MySon · 24/06/2022 02:46

No one has told me if I have a son or not.

The basic answer is You have a child, you have a biological son who you birthed and supported, that bioloigcal son has identified to you they do not feel they should have been a son but instead a daughter. Your supportive parenting showed them that they could be who they wanted to be and helped them identify that. On occasion this can be a hormonal imbalance, social confusion etc, but the likelihood is that your child is and has always been feeling trapped within their given gender and identifies more closely with the opposite gender. You need to show support, kindness and guidance to this new individual in their journey of discovery.

CockSpadget · 24/06/2022 03:41

You gave birth to a son, you raised a son. The son became an adult and has now decided to live their life the way they feel. They feel like they were born in the wrong body, and identify themselves as female. So now they would like to live the rest of their life that way. They are still your child, and as a parent you should want them to live whatever life makes them happy, and they were clearly unhappy living it as a male.
Yes, it is a huge adjustment for you, but no, they don't want you to consider them as your son anymore, but as your daughter.
Please be grateful that you have a living child, and that others have not been so lucky, and they would not care how their child wanted to be known to the world, if they could have them back.

MySon · 24/06/2022 03:47

@SexyBastardSmile yes it's real, unfortunately. I believe I have a son.

It's just so hard to be made out to be the bad guy for just having knowledge of my own life, my own experiences as a young woman and a mother.

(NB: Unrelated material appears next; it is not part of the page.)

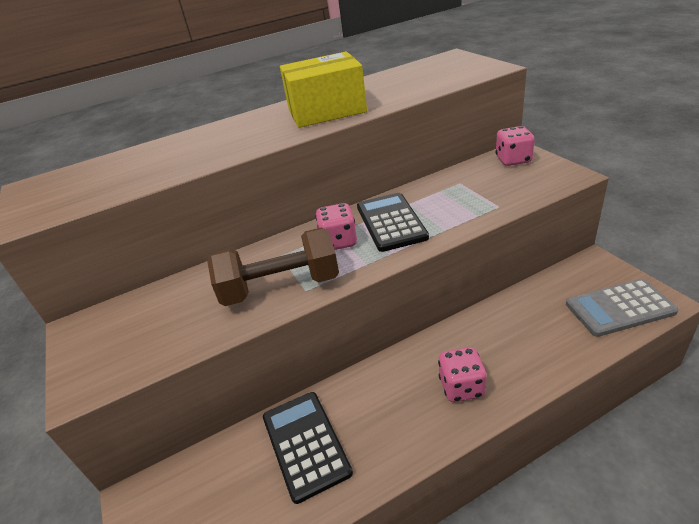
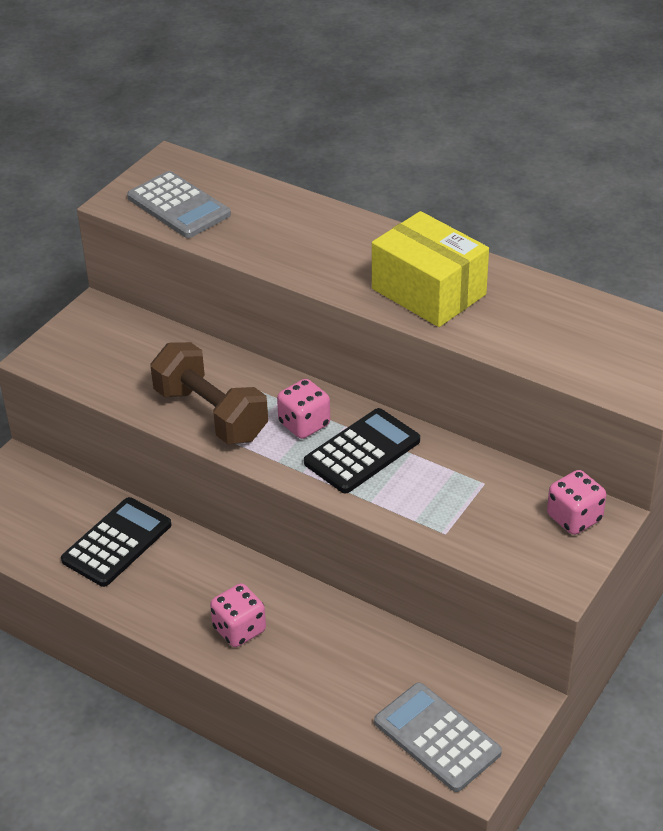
camera: 55 degrees right, 5 degrees up
none -> grey calculator [127,171,231,238]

What I know to be true is, unfortunately, the opposite of what he wants me to express.

It makes me question what I know in my head. I needed someone to talk to about this so thanks to everyone that has responded.

OP posts:
StanleyBostitch · 24/06/2022 03:56

MySon · 24/06/2022 02:48

Just tell me, yes or no.

All I want to know is what happened to my son. Do I have a son or not?

That's it.

Thank you.

You have a daughter as that is what your child has told you they are.